[Variant] VariantBuilder with VariantMetadata instead of MetadataBuilder

[scovich]

Which issue does this PR close?

Pathfinding related to the unshredding aspects of

• [Variant] Add low level support for shredding and unshredding #7715 (comment)

Other pathfinding relevant to unshredding, that this PR does not attempt:

• Ability for a builder to wrap an existing buffer (which a variant array builder could use to pack multiple variants into the same slice of memory)
• Ability to insert raw bytes of a variant as an object field or array element. For uniformity, the top-level builder may as well support the same.

Rationale for this change

The variant shredding spec requires that the top-level variant metadata already contains all field names, whether those were shredded or not. That means an unshredding operation must use the existing VariantMetadata for the column, and there's no point paying to build a new one.

What changes are included in this PR?

Pathfinding change, where MetadataBuilder is renamed as DefaultMetadataBuilder that implements a new MetadataBuilder trait, which VariantMetadata can also implement. VariantBuilder then takes a type parameter for the specific M: MetadataBuilder that it uses.

For convenience, VariantBuilder becomes a type alias for GenericVariantBuilder<DefaultMetadataBuilder>, so most callers don't need to care.

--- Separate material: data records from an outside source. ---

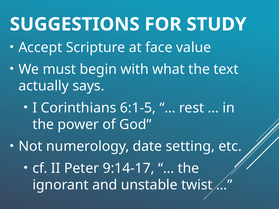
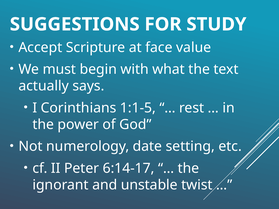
6:1-5: 6:1-5 -> 1:1-5
9:14-17: 9:14-17 -> 6:14-17
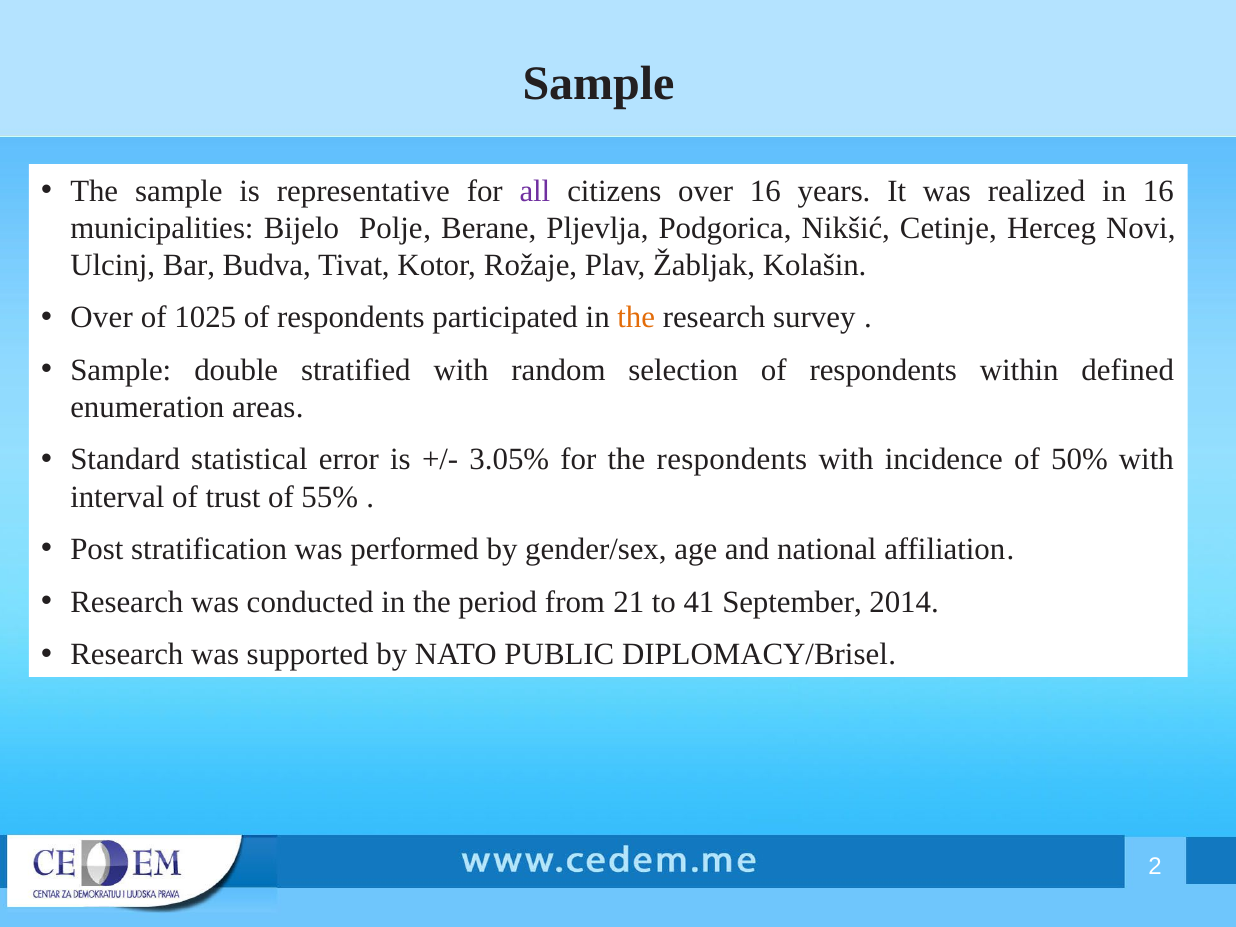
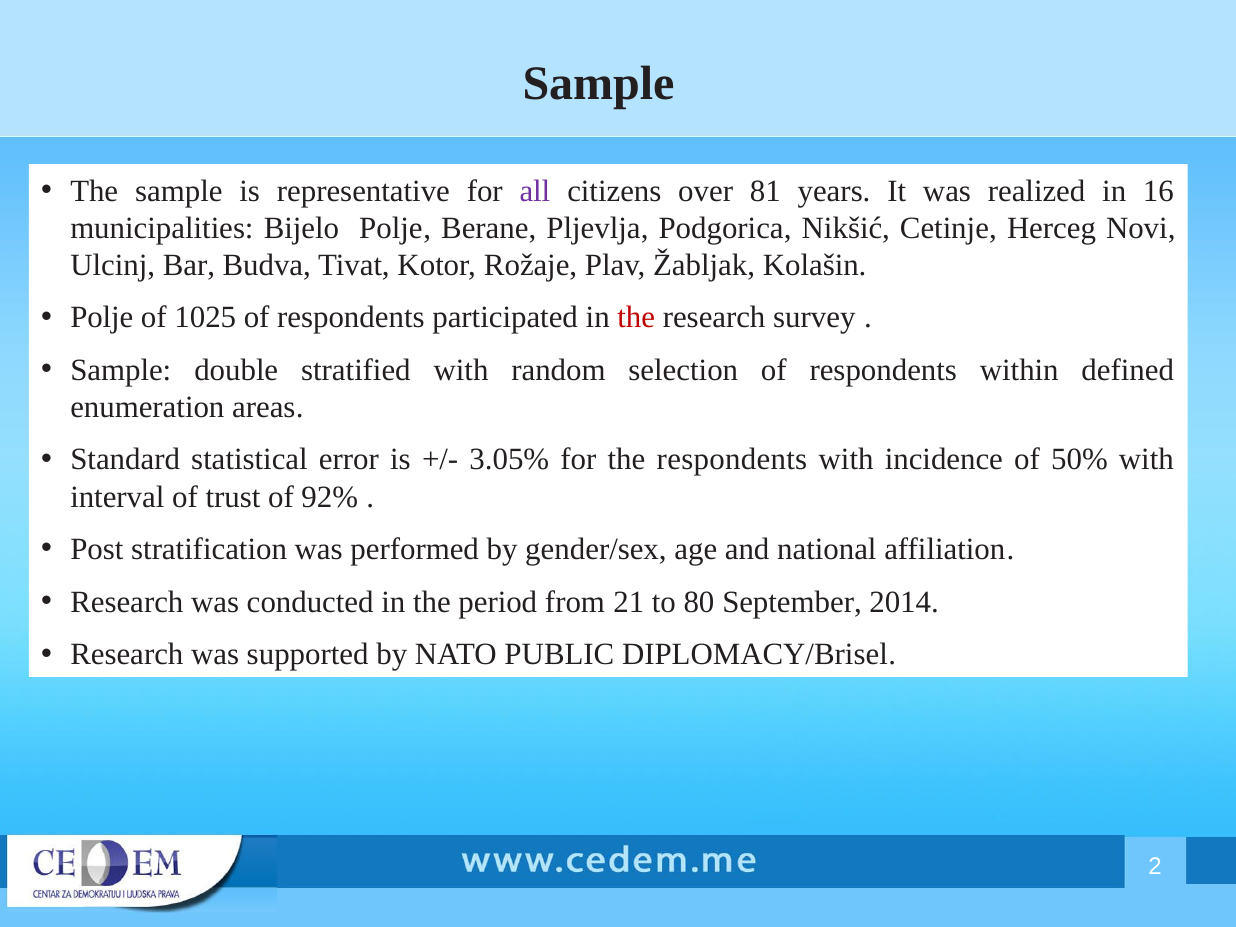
over 16: 16 -> 81
Over at (102, 318): Over -> Polje
the at (636, 318) colour: orange -> red
55%: 55% -> 92%
41: 41 -> 80
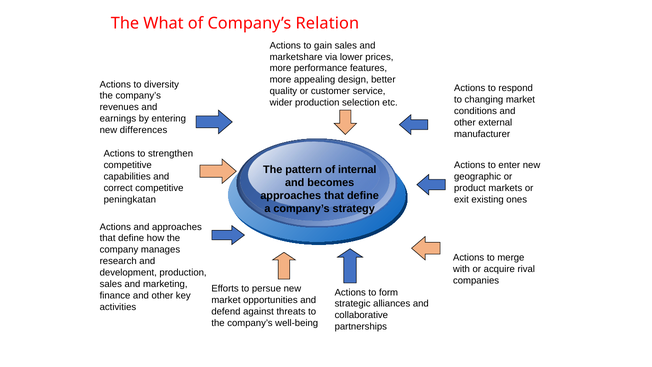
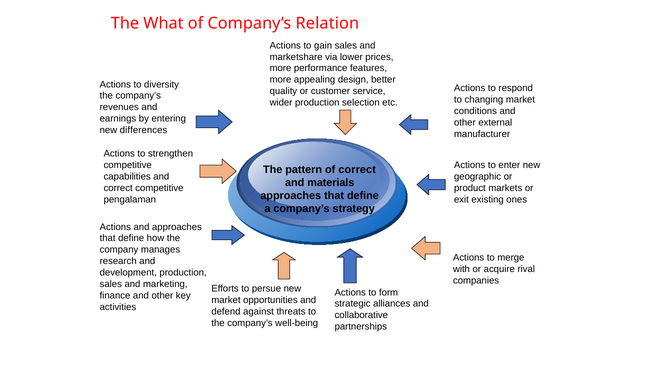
of internal: internal -> correct
becomes: becomes -> materials
peningkatan: peningkatan -> pengalaman
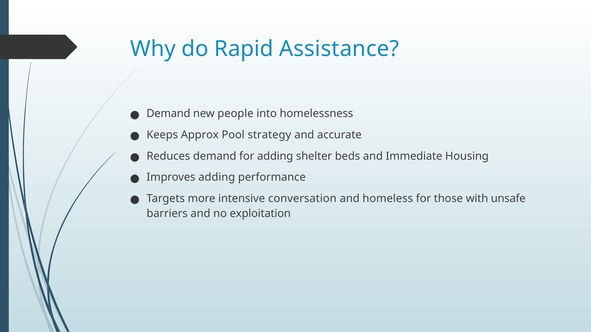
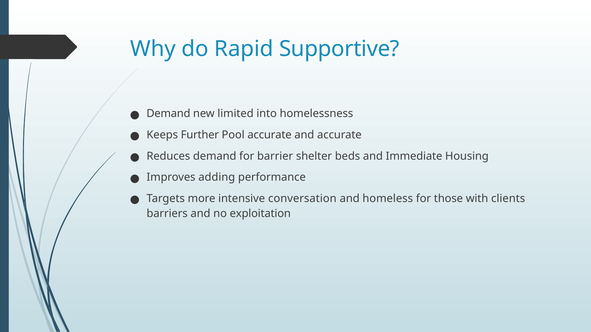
Assistance: Assistance -> Supportive
people: people -> limited
Approx: Approx -> Further
Pool strategy: strategy -> accurate
for adding: adding -> barrier
unsafe: unsafe -> clients
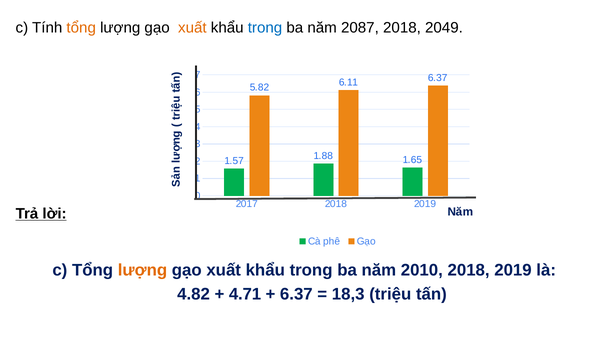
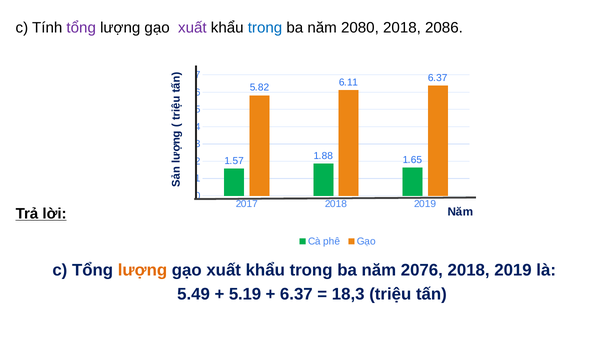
tổng at (81, 28) colour: orange -> purple
xuất at (192, 28) colour: orange -> purple
2087: 2087 -> 2080
2049: 2049 -> 2086
2010: 2010 -> 2076
4.82: 4.82 -> 5.49
4.71: 4.71 -> 5.19
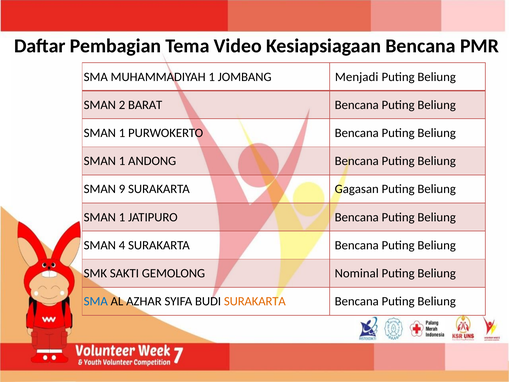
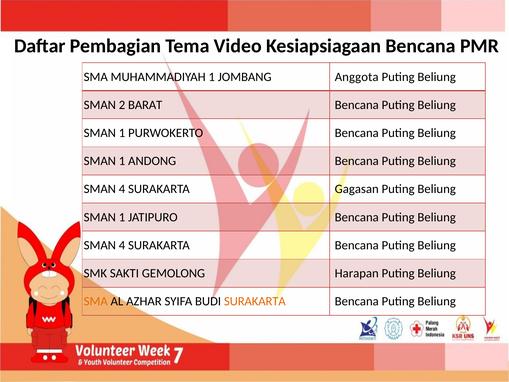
Menjadi: Menjadi -> Anggota
9 at (122, 189): 9 -> 4
Nominal: Nominal -> Harapan
SMA at (96, 301) colour: blue -> orange
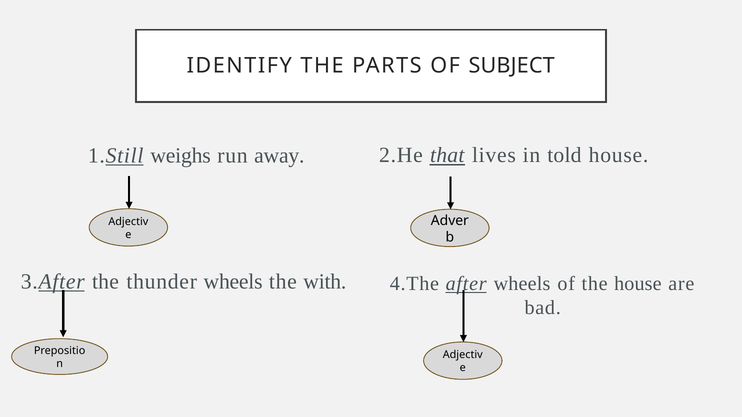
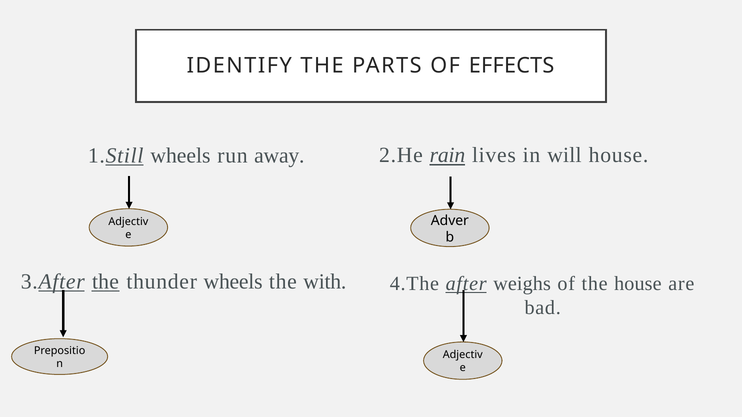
SUBJECT: SUBJECT -> EFFECTS
that: that -> rain
told: told -> will
1.Still weighs: weighs -> wheels
the at (105, 282) underline: none -> present
after wheels: wheels -> weighs
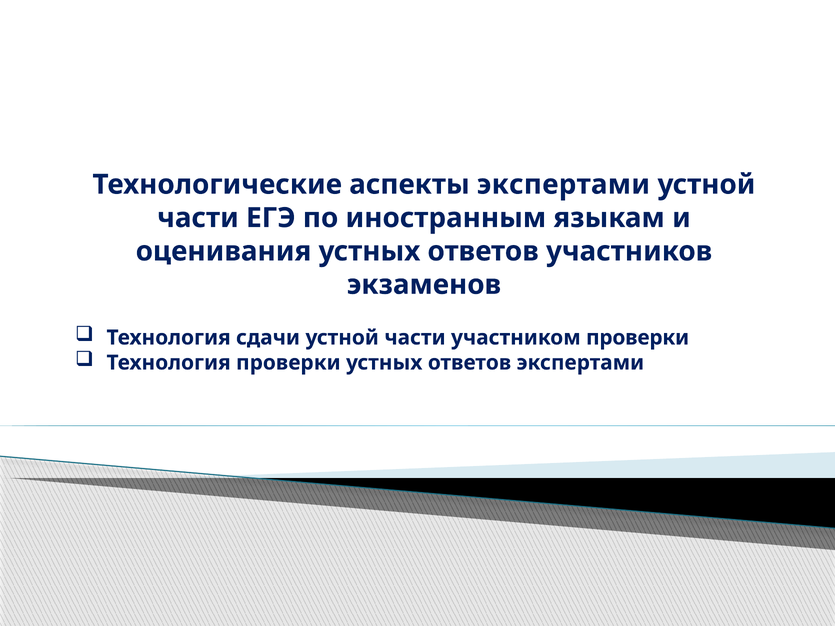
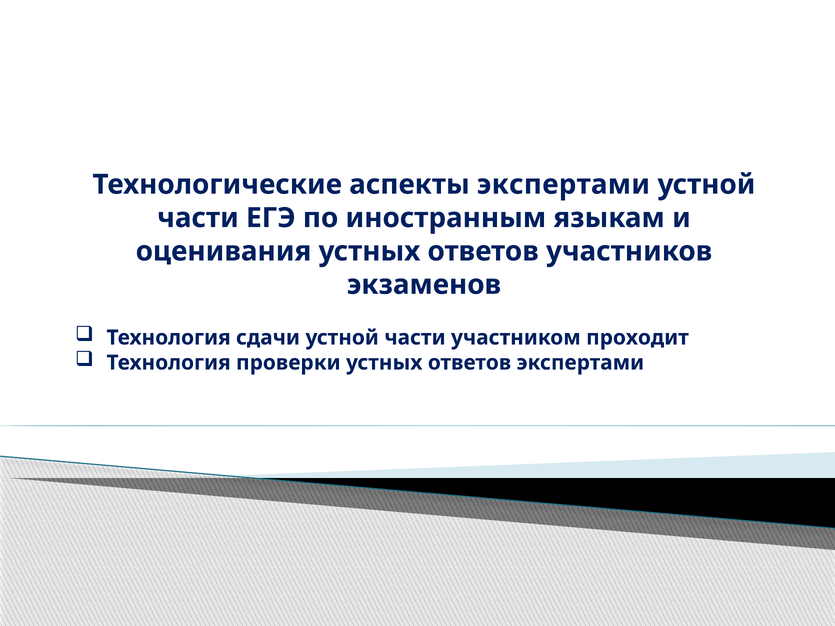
участником проверки: проверки -> проходит
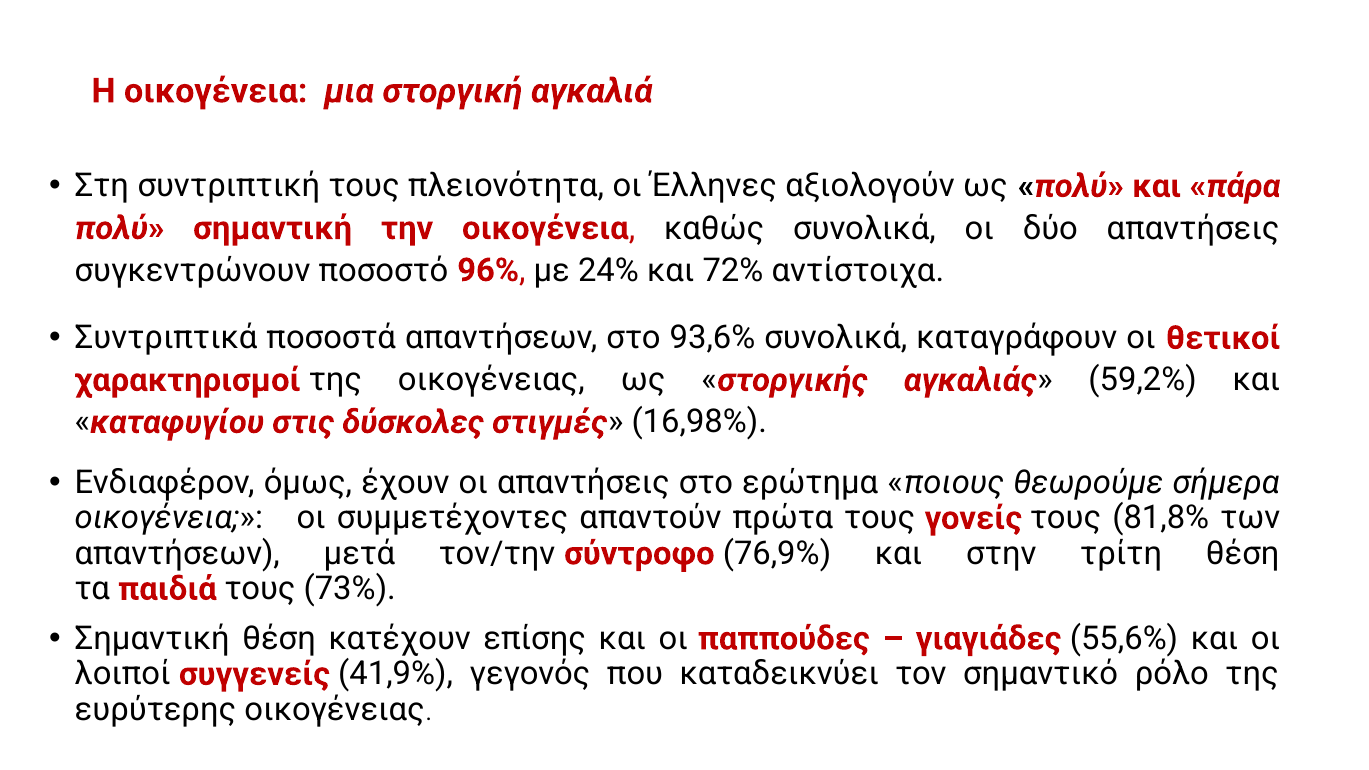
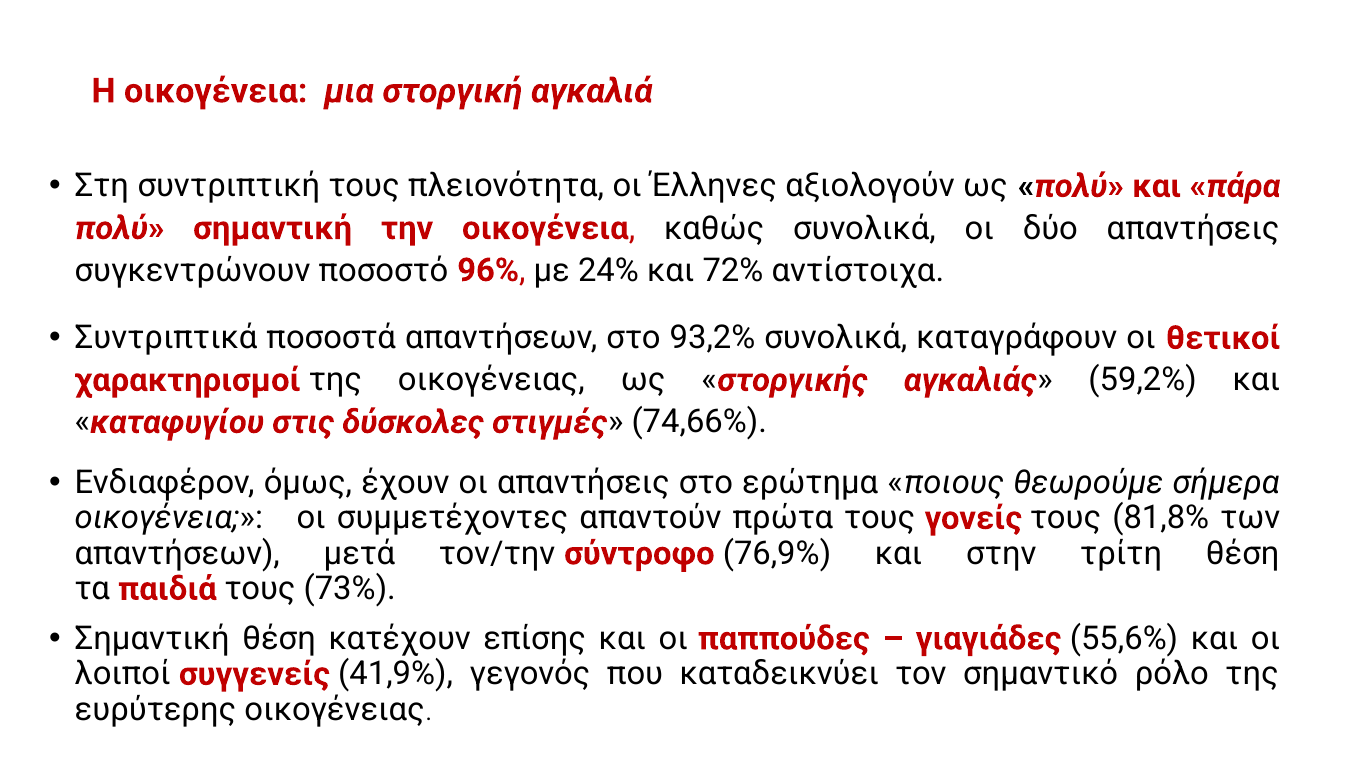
93,6%: 93,6% -> 93,2%
16,98%: 16,98% -> 74,66%
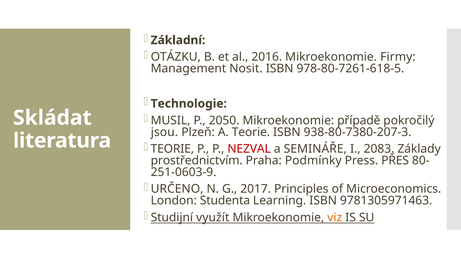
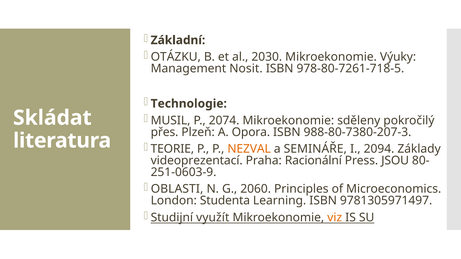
2016: 2016 -> 2030
Firmy: Firmy -> Výuky
978-80-7261-618-5: 978-80-7261-618-5 -> 978-80-7261-718-5
2050: 2050 -> 2074
případě: případě -> sděleny
jsou: jsou -> přes
A Teorie: Teorie -> Opora
938-80-7380-207-3: 938-80-7380-207-3 -> 988-80-7380-207-3
NEZVAL colour: red -> orange
2083: 2083 -> 2094
prostřednictvím: prostřednictvím -> videoprezentací
Podmínky: Podmínky -> Racionální
PŘES: PŘES -> JSOU
URČENO: URČENO -> OBLASTI
2017: 2017 -> 2060
9781305971463: 9781305971463 -> 9781305971497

This change also requires several previously-infallible methods to become fallible, because attempting to insert a non-existent field name must fail.

Are these changes tested?

Existing tests should cover the refactoring.

A couple new tests lightly exercise the new read-only metadata.

Are there any user-facing changes?

A whole bunch:

• Methods become fallible
• MetadataBuilder is now generic and may not impl Default any more
• etc.

[scovich]

Attn @alamb @friendlymatthew - I'd love to know your initial reactions to this change

[scovich]

Now that insert is fallible, we can fail-fast instead of tracking a set of duplicate fields for finish to worry about:

Suggested change

	if self.fields.insert(field_id, field_start).is_some() && self.validate_unique_fields {
	self.duplicate_fields.insert(field_id);
	}
	if self.fields.insert(field_id, field_start).is_some() && self.validate_unique_fields {
	return Err(... duplicate field {key} ...);
	}

[alamb]

Ability for a builder to wrap an existing buffer (which a variant array builder could use to pack multiple variants into the same slice of memory)

I have some proposal of that API in this PR

• [Variant] Add VariantBuilder::new_with_buffers to write to existing buffers #7912

[alamb]

Thank you @scovich -- it is neat to see progress towards shredding

I don't fully understand where you are heading with this PR -- specifically it seems like the assumption in this PR is that we would use a VariantBuilder to recreate a shredded Variant.

What I was imagining is that we are able to return a Variant that is a read only view into the underlying buffer(s) from VariantArray::value() -- we may have to add to the Variant enum like Variant::ShreddedObject or something

However, if we can figure that out, then I think the "unshredding" operaton simply looks like calling VariantArray::value() and then making a builder to write into a new VariantArray (without shredding)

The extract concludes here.